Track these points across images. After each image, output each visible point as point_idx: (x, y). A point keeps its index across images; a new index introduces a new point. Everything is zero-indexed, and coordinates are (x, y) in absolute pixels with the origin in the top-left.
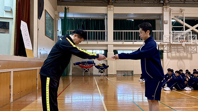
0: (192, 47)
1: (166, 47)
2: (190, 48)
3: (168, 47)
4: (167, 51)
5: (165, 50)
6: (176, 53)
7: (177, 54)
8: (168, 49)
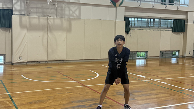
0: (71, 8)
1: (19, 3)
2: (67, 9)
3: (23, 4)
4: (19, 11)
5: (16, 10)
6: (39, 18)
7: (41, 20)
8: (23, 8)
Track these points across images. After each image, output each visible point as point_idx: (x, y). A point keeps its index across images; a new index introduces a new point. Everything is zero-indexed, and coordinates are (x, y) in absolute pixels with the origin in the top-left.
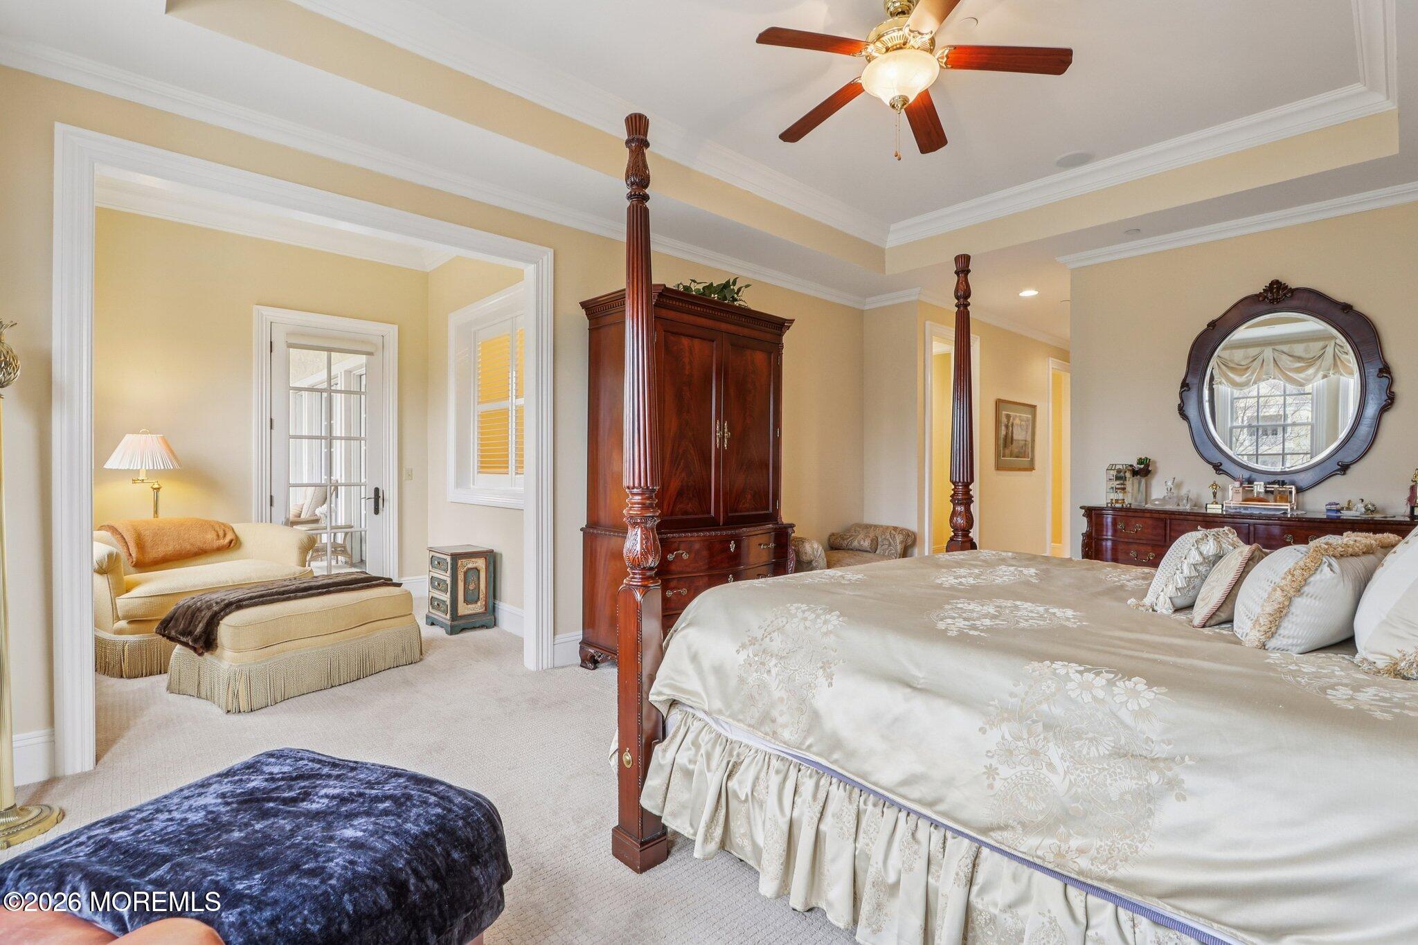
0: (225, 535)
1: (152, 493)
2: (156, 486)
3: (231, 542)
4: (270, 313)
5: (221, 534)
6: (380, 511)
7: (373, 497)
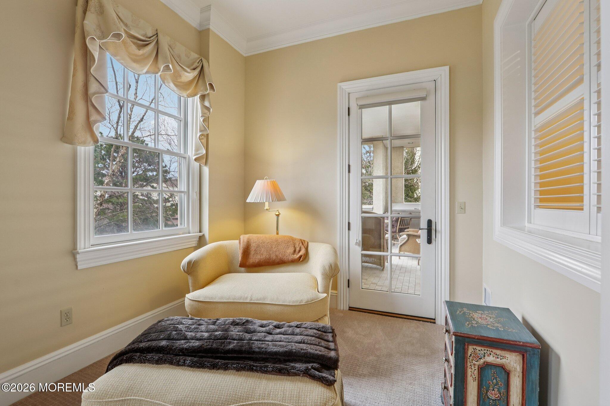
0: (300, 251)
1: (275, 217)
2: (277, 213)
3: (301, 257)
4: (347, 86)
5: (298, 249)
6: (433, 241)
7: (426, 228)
--*--
* AIM OF THE EXERCISE *
Copy out all of the material above word for word, keeping every line in its original order, but leave out the picture markers.

* RESPONSE *
Track these points across images. After each image, output each visible point as point_idx: (x, y). A point keeps its index across images; a new index introduces a new point. Everything is zero-indexed, and coordinates are (x, y) in absolute pixels with the origin in the top-left.
0: (192, 47)
1: (166, 47)
2: (190, 48)
3: (168, 47)
4: (167, 51)
5: (165, 50)
6: (176, 53)
7: (177, 54)
8: (168, 49)
0: (71, 8)
1: (19, 3)
2: (67, 9)
3: (23, 4)
4: (19, 11)
5: (16, 10)
6: (39, 18)
7: (41, 20)
8: (23, 8)
Track these points across images. After each image, output each visible point as point_idx: (x, y). A point keeps its index across images; a new index introduces a new point. Everything is zero-indexed, and coordinates are (x, y) in absolute pixels with the origin in the top-left.
0: (225, 535)
1: (152, 493)
2: (156, 486)
3: (231, 542)
4: (270, 313)
5: (221, 534)
6: (380, 511)
7: (373, 497)
0: (300, 251)
1: (275, 217)
2: (277, 213)
3: (301, 257)
4: (347, 86)
5: (298, 249)
6: (433, 241)
7: (426, 228)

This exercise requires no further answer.